The effect of simvastatin treatment on endothelial cell response to shear stress and tumor necrosis factor alpha stimulation

Background: Statin drugs are one of the most commonly prescribed pharmaceuticals by physicians. By blocking the rate-limiting step in the cholesterol biosynthesis pathway, statins inhibit cholesterol synthesis, which benefits patient health. However, since many other important cellular processes are regulated within this pathway, they may also be influenced by statin therapy.
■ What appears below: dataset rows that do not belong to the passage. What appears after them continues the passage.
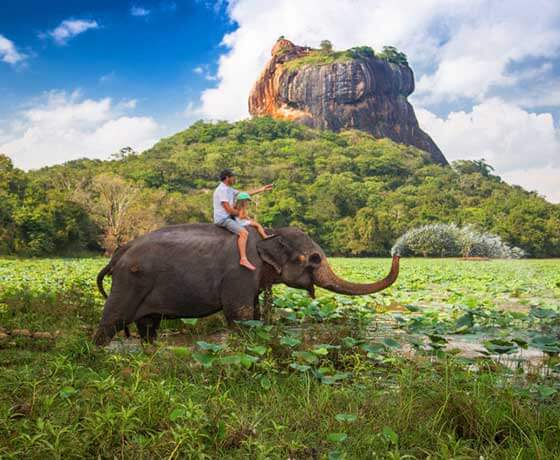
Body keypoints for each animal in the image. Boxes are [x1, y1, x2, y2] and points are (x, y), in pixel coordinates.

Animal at [93, 223, 398, 344]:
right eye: (312, 259)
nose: (396, 252)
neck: (269, 234)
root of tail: (118, 254)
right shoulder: (239, 274)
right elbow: (239, 315)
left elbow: (254, 314)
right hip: (128, 283)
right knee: (111, 322)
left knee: (148, 327)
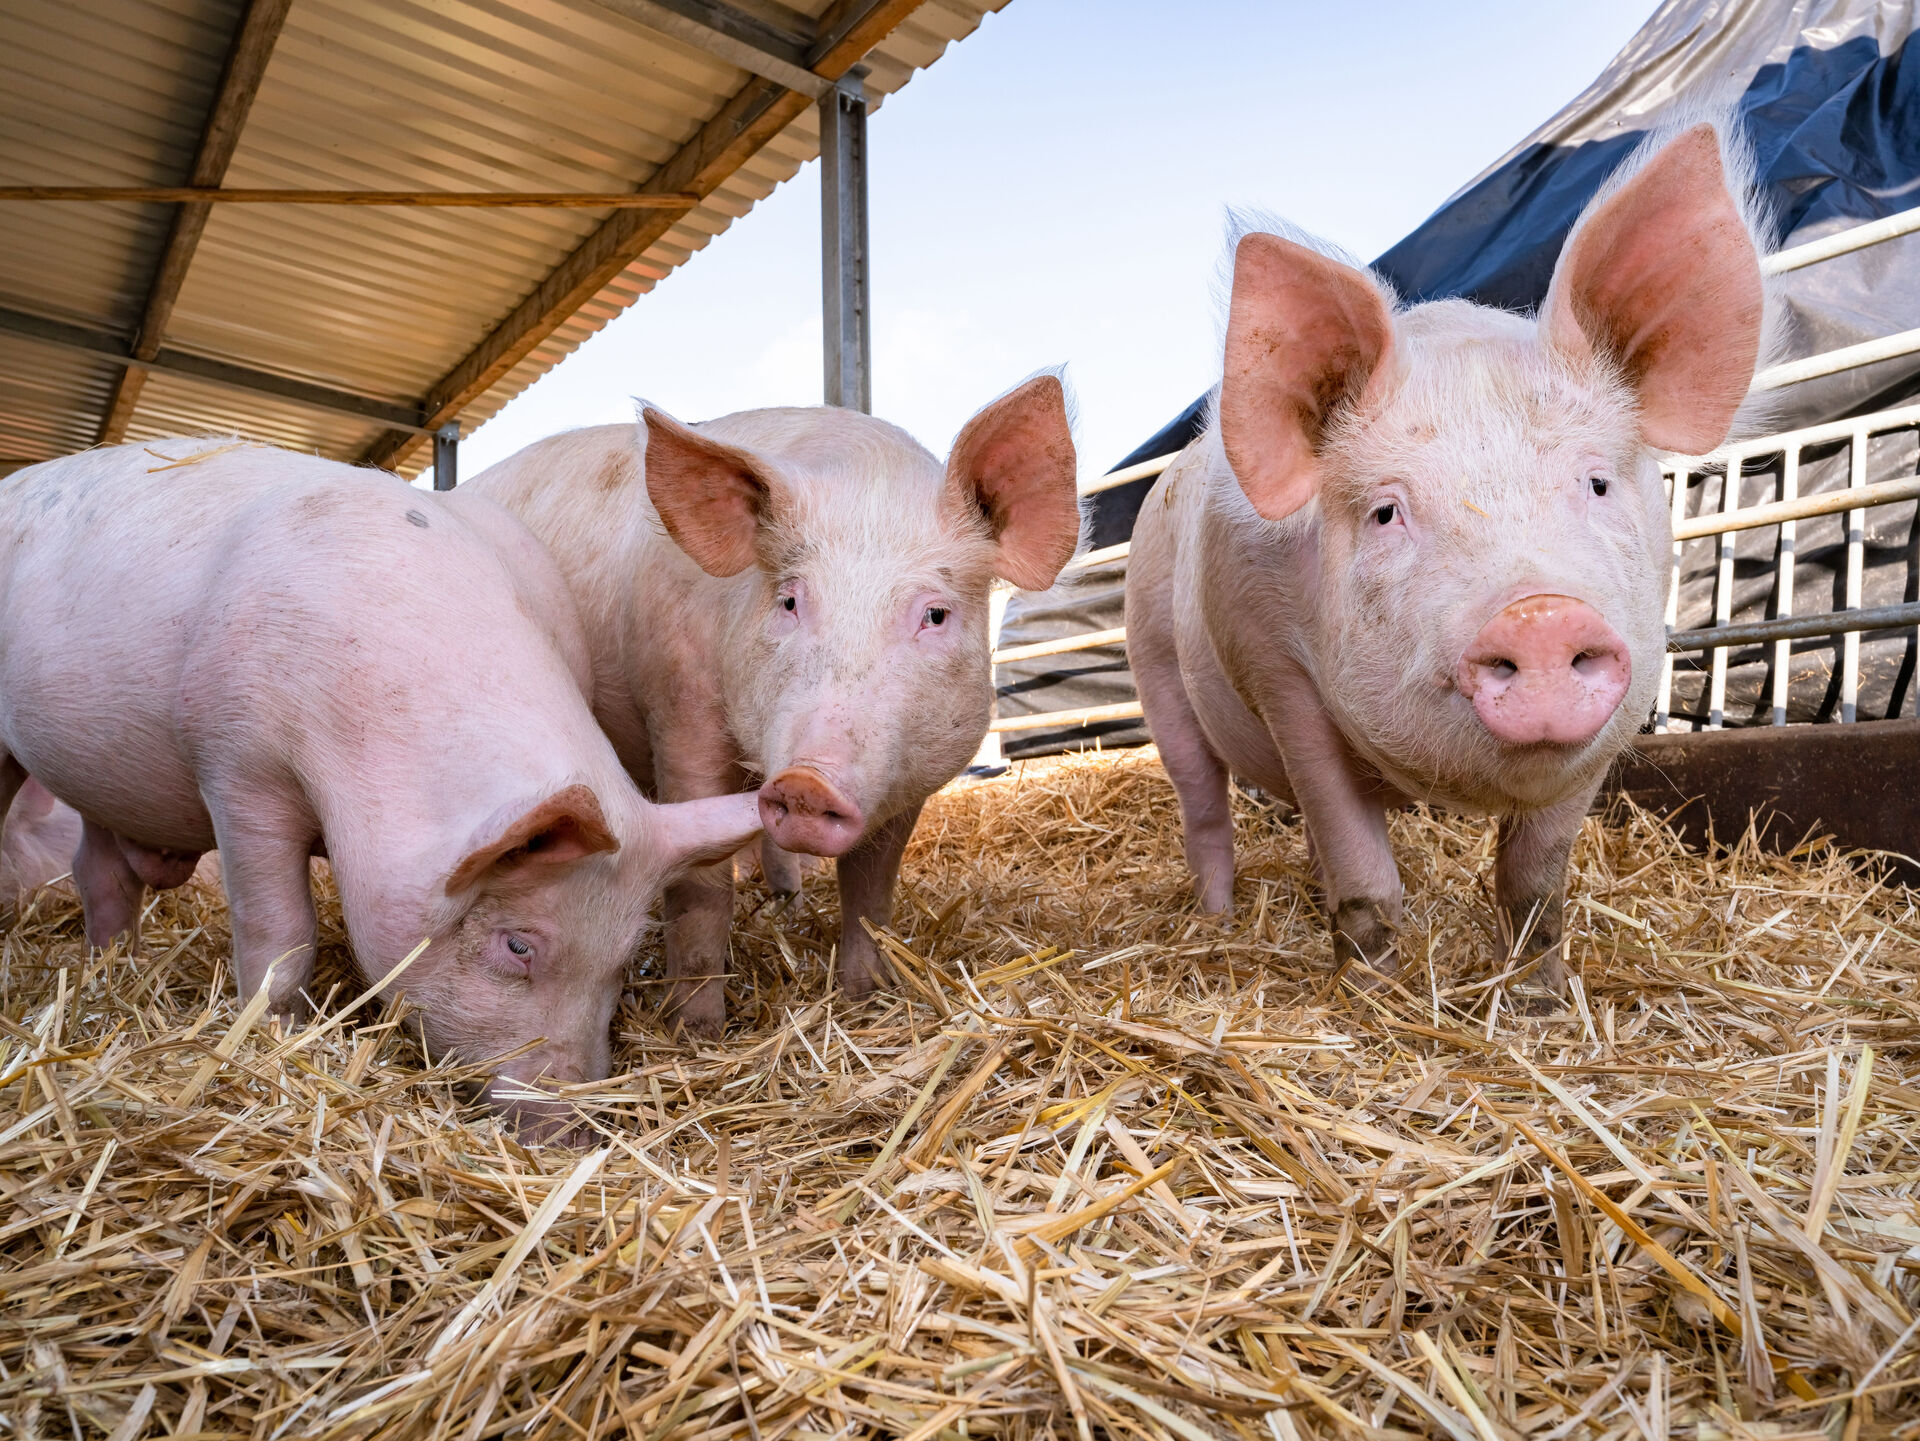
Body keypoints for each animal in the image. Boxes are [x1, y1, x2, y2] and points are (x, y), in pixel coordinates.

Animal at [0, 437, 764, 1128]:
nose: (570, 1122)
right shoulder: (237, 763)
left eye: (626, 955)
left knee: (97, 869)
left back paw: (109, 963)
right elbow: (279, 930)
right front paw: (278, 1035)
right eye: (518, 945)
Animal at [464, 379, 1082, 1036]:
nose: (808, 783)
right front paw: (696, 1033)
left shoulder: (912, 774)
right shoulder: (678, 708)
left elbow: (871, 888)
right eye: (788, 600)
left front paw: (866, 999)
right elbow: (702, 890)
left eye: (935, 615)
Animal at [1121, 126, 1766, 1005]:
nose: (1540, 614)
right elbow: (1367, 881)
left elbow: (1534, 883)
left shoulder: (1607, 729)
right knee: (1205, 807)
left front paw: (1540, 1003)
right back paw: (1215, 921)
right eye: (1387, 511)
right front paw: (1377, 1003)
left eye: (1597, 482)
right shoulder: (1278, 671)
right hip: (1155, 666)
These pleiotropic effects of statins have not been fully investigated, but are believed to positively influence endothelial cells (ECs), which line the vasculature in a confluent monolayer. Few studies have considered the effect of blood flow on ECs and how this may augment EC response to statins. Methods: In this study, the effect of statin treatment on ECs is investigated for cells stimulated with tumor necrosis factor alpha (TNF-alpha), an inflammatory cytokine that promotes an atheroprone endothelium. Additionally, ECs are exposed to a physiologically relevant wall shear stress (WSS) of 12.5 dynes/cm(2) using a three-dimensional tissue culture model to provide a realistic hemodynamic environment. ECs are analyzed for morphology using light microscopy as well as cytoskeletal structure and alignment using confocal microscopy. Statistical analysis is performed on the results using both the one-way analysis of variance with Bonferroni post-tests and the two-tailed t test. Results: We have shown that statin treatment caused cells to adapt to a rounded, atheroprone morphology, with a significantly higher shape index. Oppositely, TNF-alpha stimulation caused cells to elongate to an atheroprotective morphology, with a significantly lower shape index. WSS and TNF-alpha were unable to reverse any statin-induced cell rounding or F-actin disruption. Conclusion: Further work is therefore needed to determine why statin drugs cause cells to have an atheroprone morphology, but an atheroprotective genotype, and why TNF-alpha stimulation causes an atheroprotective morphology, but an atheroprone genotype. Despite the morphological changes due to statins or stimulation, ECs still respond to WSS. Understanding how statins influence ECs will allow for more targeted treatments for hypercholestemia and potentially other diseases.